The signature early-presidency achievement of former President Barack Obama, the Affordable Care Act (ACA), was passed with a parliamentary tool called budget reconciliation which allows lawmakers to circumvent a Senate filibuster.
That may end up being the case for President Biden, too, if Democrats continue on their current path.
Monday afternoon, however, Biden will meet with a few Republican senators in what could be a step to avoiding that and passing a bipartisan bill. A group of 10 Republican senators led by Sen.
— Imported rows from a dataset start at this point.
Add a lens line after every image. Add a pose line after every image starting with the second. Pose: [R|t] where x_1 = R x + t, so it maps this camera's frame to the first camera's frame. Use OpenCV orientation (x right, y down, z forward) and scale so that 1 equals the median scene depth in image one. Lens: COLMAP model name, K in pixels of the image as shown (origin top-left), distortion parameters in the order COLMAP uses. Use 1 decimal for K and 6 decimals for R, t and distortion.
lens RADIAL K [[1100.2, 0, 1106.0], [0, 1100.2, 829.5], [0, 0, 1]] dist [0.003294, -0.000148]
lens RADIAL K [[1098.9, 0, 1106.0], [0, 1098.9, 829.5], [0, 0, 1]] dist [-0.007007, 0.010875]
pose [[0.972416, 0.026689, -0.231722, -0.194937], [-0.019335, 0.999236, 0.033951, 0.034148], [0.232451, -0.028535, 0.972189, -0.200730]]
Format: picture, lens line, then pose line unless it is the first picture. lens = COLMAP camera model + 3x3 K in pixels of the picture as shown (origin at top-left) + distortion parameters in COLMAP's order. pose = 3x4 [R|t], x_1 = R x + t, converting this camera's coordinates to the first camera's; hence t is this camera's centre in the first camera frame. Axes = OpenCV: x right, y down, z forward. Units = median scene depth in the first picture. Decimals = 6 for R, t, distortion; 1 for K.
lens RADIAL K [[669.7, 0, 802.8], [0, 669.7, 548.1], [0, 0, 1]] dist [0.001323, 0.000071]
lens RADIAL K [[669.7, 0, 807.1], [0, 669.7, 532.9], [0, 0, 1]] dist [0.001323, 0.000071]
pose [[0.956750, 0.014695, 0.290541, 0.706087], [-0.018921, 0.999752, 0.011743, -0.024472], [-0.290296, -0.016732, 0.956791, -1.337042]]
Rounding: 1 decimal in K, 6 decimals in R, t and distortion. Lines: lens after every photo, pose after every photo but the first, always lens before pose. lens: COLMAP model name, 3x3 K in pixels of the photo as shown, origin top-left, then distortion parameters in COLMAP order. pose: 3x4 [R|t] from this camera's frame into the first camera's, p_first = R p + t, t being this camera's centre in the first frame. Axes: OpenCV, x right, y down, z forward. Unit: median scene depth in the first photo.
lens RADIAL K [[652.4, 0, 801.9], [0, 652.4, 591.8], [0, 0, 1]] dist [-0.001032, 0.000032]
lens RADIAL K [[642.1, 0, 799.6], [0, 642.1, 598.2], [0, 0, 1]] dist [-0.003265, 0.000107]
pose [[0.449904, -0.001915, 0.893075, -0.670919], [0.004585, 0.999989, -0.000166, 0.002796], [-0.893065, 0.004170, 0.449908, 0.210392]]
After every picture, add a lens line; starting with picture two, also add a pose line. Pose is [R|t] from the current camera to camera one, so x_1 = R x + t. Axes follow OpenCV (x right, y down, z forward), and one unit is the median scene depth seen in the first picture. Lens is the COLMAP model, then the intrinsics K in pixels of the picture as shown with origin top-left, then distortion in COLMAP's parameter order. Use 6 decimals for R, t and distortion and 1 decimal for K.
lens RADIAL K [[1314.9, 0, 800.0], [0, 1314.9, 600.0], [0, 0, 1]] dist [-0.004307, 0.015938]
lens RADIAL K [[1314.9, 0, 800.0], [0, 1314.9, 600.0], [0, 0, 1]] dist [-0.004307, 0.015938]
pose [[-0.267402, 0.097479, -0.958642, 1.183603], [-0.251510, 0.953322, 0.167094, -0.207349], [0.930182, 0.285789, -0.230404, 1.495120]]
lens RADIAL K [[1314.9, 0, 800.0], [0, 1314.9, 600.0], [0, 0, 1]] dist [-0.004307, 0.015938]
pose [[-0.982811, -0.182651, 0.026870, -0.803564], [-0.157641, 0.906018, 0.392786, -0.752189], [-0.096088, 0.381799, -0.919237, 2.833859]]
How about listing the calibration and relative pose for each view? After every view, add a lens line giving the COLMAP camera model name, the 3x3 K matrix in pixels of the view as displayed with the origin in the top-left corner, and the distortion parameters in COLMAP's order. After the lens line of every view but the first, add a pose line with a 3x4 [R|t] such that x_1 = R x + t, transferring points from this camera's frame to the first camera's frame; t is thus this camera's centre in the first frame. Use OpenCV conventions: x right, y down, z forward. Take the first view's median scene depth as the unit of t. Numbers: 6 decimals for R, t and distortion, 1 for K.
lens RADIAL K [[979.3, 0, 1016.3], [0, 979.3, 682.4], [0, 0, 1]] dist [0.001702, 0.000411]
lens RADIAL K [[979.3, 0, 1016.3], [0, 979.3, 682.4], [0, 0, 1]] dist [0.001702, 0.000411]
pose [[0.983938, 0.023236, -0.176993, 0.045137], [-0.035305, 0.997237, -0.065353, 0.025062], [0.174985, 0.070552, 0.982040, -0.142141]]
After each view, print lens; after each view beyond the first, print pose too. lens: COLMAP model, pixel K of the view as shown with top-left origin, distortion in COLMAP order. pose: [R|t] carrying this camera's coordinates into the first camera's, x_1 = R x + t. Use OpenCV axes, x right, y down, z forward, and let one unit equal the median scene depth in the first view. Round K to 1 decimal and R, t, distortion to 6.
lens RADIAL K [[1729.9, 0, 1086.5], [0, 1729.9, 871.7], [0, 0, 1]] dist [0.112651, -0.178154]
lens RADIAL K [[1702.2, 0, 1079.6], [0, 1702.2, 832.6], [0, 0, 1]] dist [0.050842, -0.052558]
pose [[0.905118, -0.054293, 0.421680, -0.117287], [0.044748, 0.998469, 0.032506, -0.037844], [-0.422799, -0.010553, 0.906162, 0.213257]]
Susan Collins, R-Maine, on Sunday announced a proposal for coronavirus relief, which Biden invited them to the White House to discuss Monday.
Those 10 Republicans, plus 50 Senate Democrats, could overcome a filibuster by other Republicans and allow a coronavirus package to get to Biden’s desk without needing to go through reconciliation.
But the gulf between the $1.9 trillion package proposed by Biden and the slightly over $600 billion offer from the Republicans makes clear there are still significant differences between Biden and even the moderate Republicans.
The Monday meeting, White House press secretary Jen Psaki said, is not “a forum for the president to make or accept an offer.”
“[Biden’s] view is that the size of the package needs to be commensurate with the size of the crises we’re facing,” she continued. “The components that are in [the Biden proposal] are the basis of what should garner bipartisan support.”
But even if there aren’t any Republicans who support Biden’s coronavirus plan, the White House still says the bill can be “bipartisan” by gaining public support.
“He’s facing the deepest problems but the biggest opportunities of any president probably since FDR,” Biden adviser Anita Dunn told CNN. “Even with narrow majorities in Congress, he has the opportunity to build broad bipartisan support for his program — not necessarily in Congress but with the American people.”
Democrats remember how blanket GOP opposition in Congress hamstrung some of the Obama administration’s agenda early in his term. This eventually led them to pass the Affordable Care Act (ACA), also known as ObamaCare, via budget reconciliation. Notably, Republicans did the same in an attempt to repeal the ACA under Trump, and they successfully used it to pass the major 2017 tax cuts.
The budget reconciliation push will begin in earnest this week when Democratic leaders in both chambers introduce budget resolutions. Those will be the vehicles in which the actual coronavirus aid plan is later placed.
This parliamentary gambit, which Congress can only use once each fiscal year, caps debate on legislation in the Senate, which is normally unlimited, to 20 hours. After that runs out, further amendments that are proposed to the bill are dispensed of in quick succession without debate. That process, according to the Congressional Research Service, is called a “vote-a-rama.”
According to Punchbowl News, Republicans are expected to introduce more than 1,000 amendments in a vote-a-rama on the coronavirus relief.
There will also be a process in which elements of the bill are scrutinized to see whether they have actual budget implications. They can be stripped from the bill if they are considered extraneous, per what’s known as the “Byrd rule.”
But even if Democrats move forward with a reconciliation push, it’s not clear that they actually would have the votes within their own caucus to jam through Biden’s coronavirus plan. Democrats hold a slim 10-vote majority in the House which could dwindle if some of Biden’s Cabinet picks who are sitting House members are quickly confirmed.
And the Senate is famously split 50-50 along party lines, and some moderate Senate Democrats are not guaranteed to vote for Biden’s coronavirus proposal.
A sign that the White House recognizes this reality is the fact Vice President Kamala Harris did interviews last week with local TV stations in both West Virginia and Arizona, the home states of moderate Sens. Joe Manchin and Kyrsten Sinema, respectively.
The move was a surprise to at least Manchin, who criticized the White House.
“I saw [the interview], I couldn’t believe it. No one called me [about it],” Manchin later told WSAZ. “We’re going to try to find a bipartisan pathway forward, but we need to work together. That’s not a way of working together.”
Manchin’s office declined to specify whether he would support Biden’s $1.9 trillion proposal if Democrats tried to push it through via reconciliation.
“Senator Manchin is still committed to a bipartisan path forward,” a spokesperson said.
Sinema’s office did not immediately return a request for comment from Fox News.
Fox News’ Chad Pergram contributed to this report.